No matter how you feel about the local broadcast trio who bring Gonzaga’s basketball games into local living rooms, there is something comforting about the continuity of roles.
Greg Heister not only shows his excitement on most every minute of the play-by-play, he often plays the role of target for the barbs of his partners. Those two, former Gonzaga players Dan Dickau and Richard Fox, have other roles as well, with Dickau focusing on the offense and Fox the defense.
It’s consistent. It’s relaxing. It’s expected.
But when one of the trio is missing, as it was Thursday night during Gonzaga’s 73-55 win over visiting Loyola Marymount on KHQ, it’s a bit jarring. At first.
It turned out, though, change can be invigorating.
What they saw …
• Dickau was on the road with his daughter, as she is competing in a national skating competition. Without him, Fox had the floor for most of the night. And with the defensive-minded Lions in the Kennel, it was a good match.
Case in point: A late first-half discussion between Fox and Heister about the Zags’ defense – what else? – and how to gauge Gonzaga’s improvement – or lack of same.
The context? Loyola Marymount (and a few other West Coast Conference schools) are not at the same offensive level as some of GU’s nonconference opponents – to put it nicely.
“Are we taking things away (the opposition) is trying to get?” Fox asked when asked by Heister what criteria should be used to judge their performance. “Are our rotations dialed in? Are we communicating defensively? Are we taking what we want to do … onto the floor?
“That’s how you measure things.”
Then he remembered one more.
“And it’s shot quality,” Fox continued. “Are we forcing difficult shots, shots they are more uncomfortable taking?”
The answers to those questions, Fox said, is, if not yes, at least they’re getting more consistent at those things.
• Gonzaga led 17-16 with 12 minutes left in the first half. It led 55-26 with 13 minutes remaining. The 39-9 run was keyed by the Zags’ defense.
As the run began, Fox pinpointed the cause right away.
“GU has just ramped it up defensively, partly with their on-ball pressure and how they’ve tried to double or hedge hard these ball screens,” he said.
• The flip side of that is sometimes the emphasis on defense can be misplaced, at least a little.
Loyola Marymount (13-5, 1-3 in WCC play) built an 11-1 start to its season mainly on its defense. But the quality of the Lions’ opposition may have contributed to their statistics – and their record.

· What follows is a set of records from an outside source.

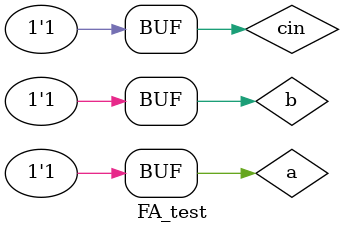
<source format=v>
module full_adder (
    sum, cout, input1, input2, cin
);

    input input1, input2, cin;
    output sum, cout;

    //SUM = A XOR B XOR CIn
    wire s1, c2, c1;

    xor G1 (s1, input1, input2), G2 (sum, s1, cin), G3 (cout, c2, c1);

    //COUT = A XOR B AND CIN XOR A AND B
    and G4 (c1, input1, input2), G5 (c2, s1, cin);

endmodule

module FA_test;

    reg a, b, cin;
    wire sum, cout;

    full_adder FA (sum, cout, a, b, cin);
    
    initial
    begin
        $monitor($time, "A = %d, B = %d, CIN=  %d, SUM = %d, COUT = %d\n",a, b, cin, sum, cout);

        #5 a = 1'b0; b = 1'b1; cin = 1'b0;
        #5 a = 1'b1; b = 1'b1; cin = 1'b1; 

    end

endmodule
</source>
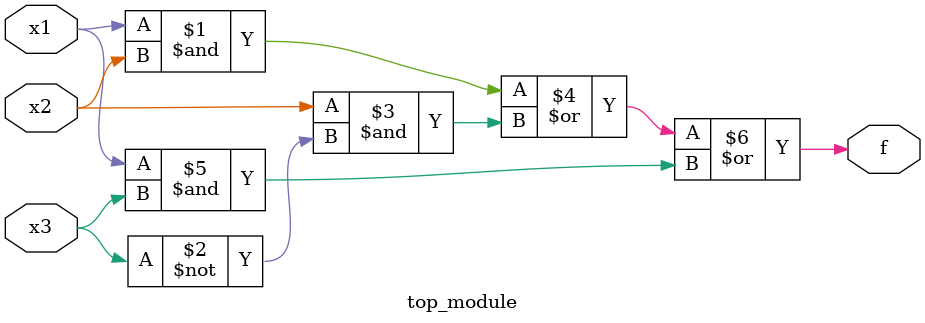
<source format=v>
module top_module( 
    input x3,
    input x2,
    input x1,  // three inputs
    output f   // one output
);
    assign f = (x1 & x2) | (x2 & ~x3) | (x1 & x3);

endmodule

</source>
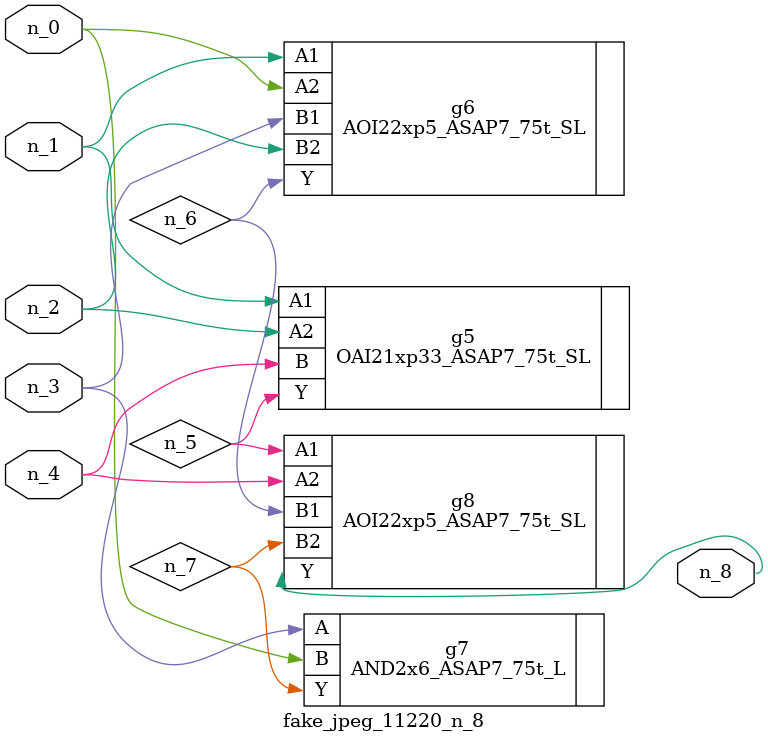
<source format=v>
module fake_jpeg_11220_n_8 (n_3, n_2, n_1, n_0, n_4, n_8);

input n_3;
input n_2;
input n_1;
input n_0;
input n_4;

output n_8;

wire n_6;
wire n_5;
wire n_7;

OAI21xp33_ASAP7_75t_SL g5 ( 
.A1(n_1),
.A2(n_2),
.B(n_4),
.Y(n_5)
);

AOI22xp5_ASAP7_75t_SL g6 ( 
.A1(n_1),
.A2(n_0),
.B1(n_3),
.B2(n_2),
.Y(n_6)
);

AND2x6_ASAP7_75t_L g7 ( 
.A(n_3),
.B(n_0),
.Y(n_7)
);

AOI22xp5_ASAP7_75t_SL g8 ( 
.A1(n_5),
.A2(n_4),
.B1(n_6),
.B2(n_7),
.Y(n_8)
);


endmodule
</source>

The more advanced analytics, like those from Ken Pomeroy, don’t see the Lions as all that solid.
Even though Fox labeled Loyola “maybe the best defensive team” in the conference, they are a well-back fourth, and 103rd in the nation.
Going into Thursday, USF was still rated the best (43rd) with Gonzaga second (45) and Saint Mary’s (100) ahead.
• What Loyola Marymount is good at is forcing turnovers. That showed as Gonzaga had 16, many of those of the “what-were-they-thinking?” variety.
But overall, Gonzaga’s defense was better in every measurable metric, from turnovers forced (17-16), to shooting percentage (the Lions shot 38, but were below 30 until the final minutes; GU shot 51 percent) to defensive rebounds (GU led 23-19).
What we saw …
• Before the season began, there was some thought the fifth-ranked Zags (17-2, 4-0) would play their three bigs (Killian Tillie, Brandon Clarke and Rui Hachimura) at the same time some. But Tillie’s injury scuttled those plans.
With his return, it was just a matter of time.
That time came with 11:29 left.
“I’m fascinated to see this look for GU,” Fox said, “having all three bigs on the court.”
The experiment lasted just a few minutes.
• Clarke was his usual dominating self, with a dunk drawing most of the attention on the broadcast. But there was a play midway through the second half that really showcased his talent.
The Lions were pressuring full court. They stretched to every Gonzaga player, even as the Zags spread the court. The simple answer? Clarke flashed to the middle about 30 feet from the basket. The 6-foot-8, 231-pound sophomore Jordan Bell came out with him. Big mistake.
Clarke made one move, blew past Bell like a point guard and finished with a layup. And a foul.
Those were just two of his 13 points (he missed the free throw). But it showed something few 6-8 posts can do.